Contrary to what mainstream (psycho)linguistic models assume, speakers do not (and do not need to) analyse verb forms in terms of abstract linguistic concepts such as tense, aspect and mood when they process language. Instead, they can rely on simple letter sequences that are linked directly to an experience and embed crucial information about that experience (i.e., is it over, ongoing, or coming up; was it something that they completed, or simply did for a while; was it an order). This demonstrates that honouring parsimony (naivety and simplicity) in the structures that are hypothesized to exist, and in the way in which behaviour is explained, is a powerful research stance, in particular for designing cognitively realistic accounts of language knowledge and representation.

The second case study demonstrates how biologically inspired machine learning techniques can pinpoint the essence of native speaker intuitions. Polish boasts fascinating examples of seemingly unmotivated allomorphy, and the genitive singular of masculine inanimate nouns (which can be -a or -u) is its prime example. Criteria for choice have been proposed that are semantic, morphological or phonological in nature, but most of these are unreliable, yielding conflicting predictions (Dąbrowska 2005). Furthermore, although -u occurs with at least twice as many nouns, -a is the default ending for new words entering the language. The NDL algorithm, that implements discrimination learning, predicts the choice between -a and -u better using simple sequences of 3 letters (letter triplets or trigraphs) than models running on richly annotated corpus data. In addition, it explains the unexpected preference of -a as genitive ending for new words in terms of the learnability of words taking the -a ending, their phonological predictability and their contextual (semantic) typicality.

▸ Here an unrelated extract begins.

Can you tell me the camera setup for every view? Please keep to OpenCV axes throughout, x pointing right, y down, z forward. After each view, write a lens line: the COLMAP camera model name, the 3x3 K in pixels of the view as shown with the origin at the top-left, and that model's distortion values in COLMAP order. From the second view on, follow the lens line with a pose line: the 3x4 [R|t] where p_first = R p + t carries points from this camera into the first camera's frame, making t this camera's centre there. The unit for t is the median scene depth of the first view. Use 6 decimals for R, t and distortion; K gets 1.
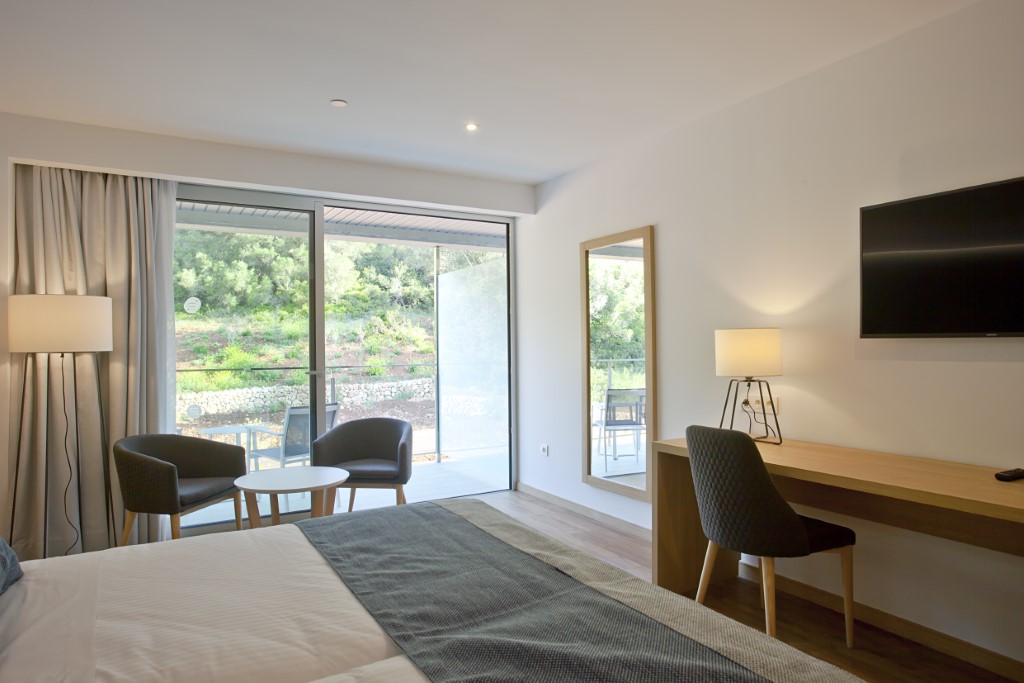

On their own, linguists and psychologists would have approached these questions rather differently and, from within their disciplinary cages, would have arrived at answers that would necessarily have remained partial. Integrative interdisciplinarity, on the other hand, relies on a simultaneous, interspersed methodological endeavour to arrive at more encompassing answers that combine depth of analysis with breadth of explanation. It presupposes mutually complementary theories, shared testable hypotheses as well as compatibility of research methodologies. But what wins the game is a good dose of willingness to question your customary ways of doing things.

A video of the talk can be found below.

This paper was read at the Philological Society meeting in London, SOAS Main Building, Room 116, on Friday, 9 February, 4.15pm.